Água: aprenderemos com a atual crise hídrica?
Enviada em 19/11/2021
“Uma injustiça em um lugar qualquer é uma ameça á justiça em todo lugar” de Martin Luther king. Em consonância com a frase do ativista, está a realidade de inúmeros brasileiros, que sofrem com a atual crise hídrica no Brasil. Nesse viés, apresentam-se dois obstáculos para a atenuação nesse problema: a ausência de uma conscientização coletiva perante a falta de água e a falta de medidas governamentais que visem a economia da mesma.
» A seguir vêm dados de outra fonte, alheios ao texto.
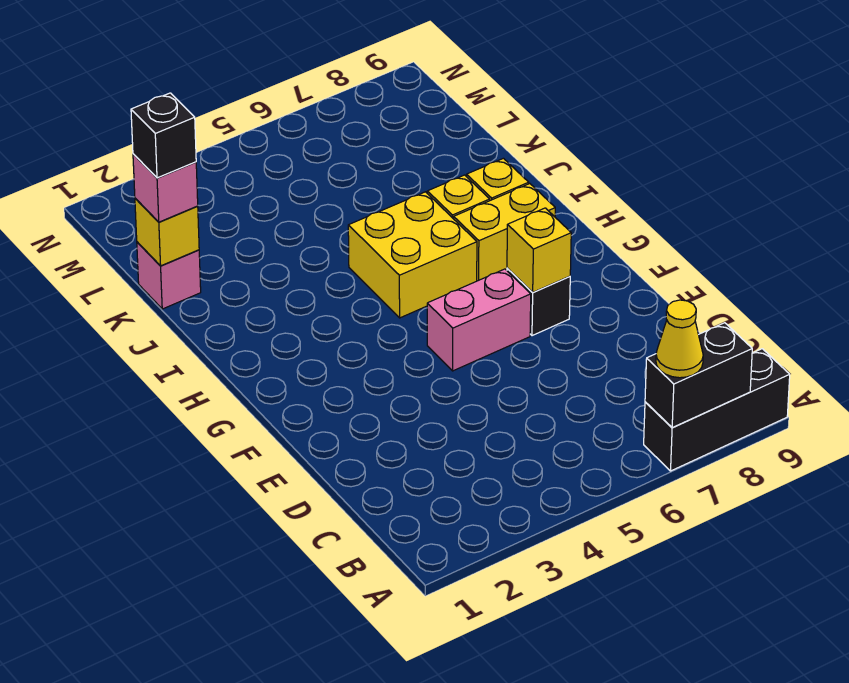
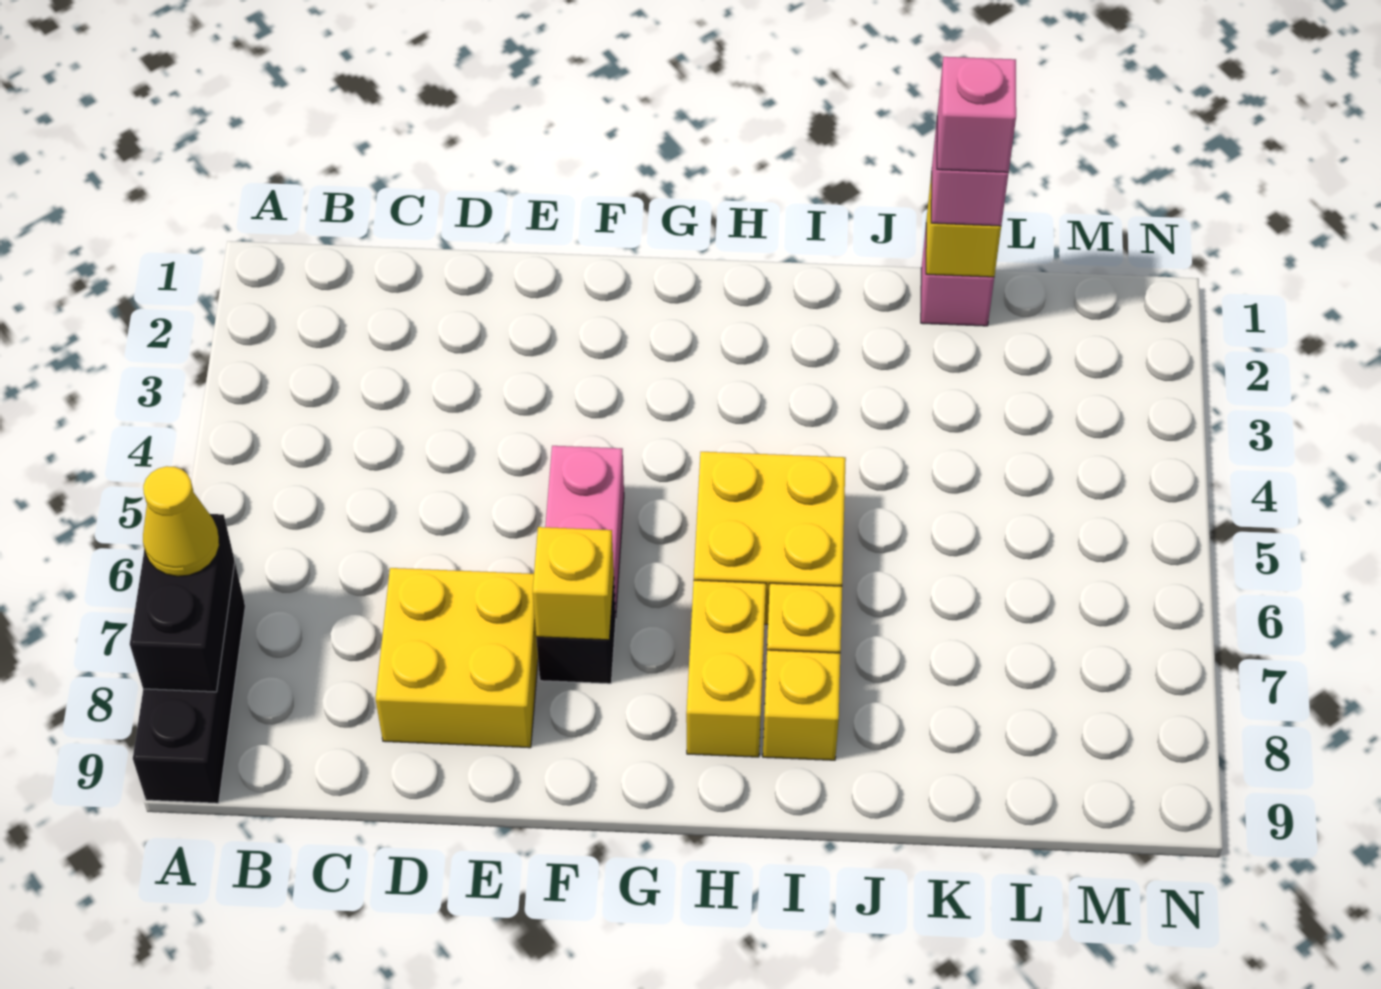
none -> yellow brick D7:E8 level 1
black brick K1 level 4 -> pink brick K1 level 4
Em primeiro lugar, é possível citar, a teoria da Modernidade Líquida de Zygmunt Bauman, a qual é cabível ao contexto, já que diversas pessoas pensam que elas não precisam economizar, porque outras iram. Acresce que, devido a essa “fluidez” de passar a sua responsabilidade para o próximo, acabam contribuindo para o esgotamento da água potável disponível. Por exemplo, o livro “Os Sertões”, do autor Euclides da Cunha, no qual os personagens são obrigados a mudar frequentemente por conta da alta usufruição da água pelos moradores locais e pela sua rápida escassez. Assim, é imperativo uma reversão desse quadro.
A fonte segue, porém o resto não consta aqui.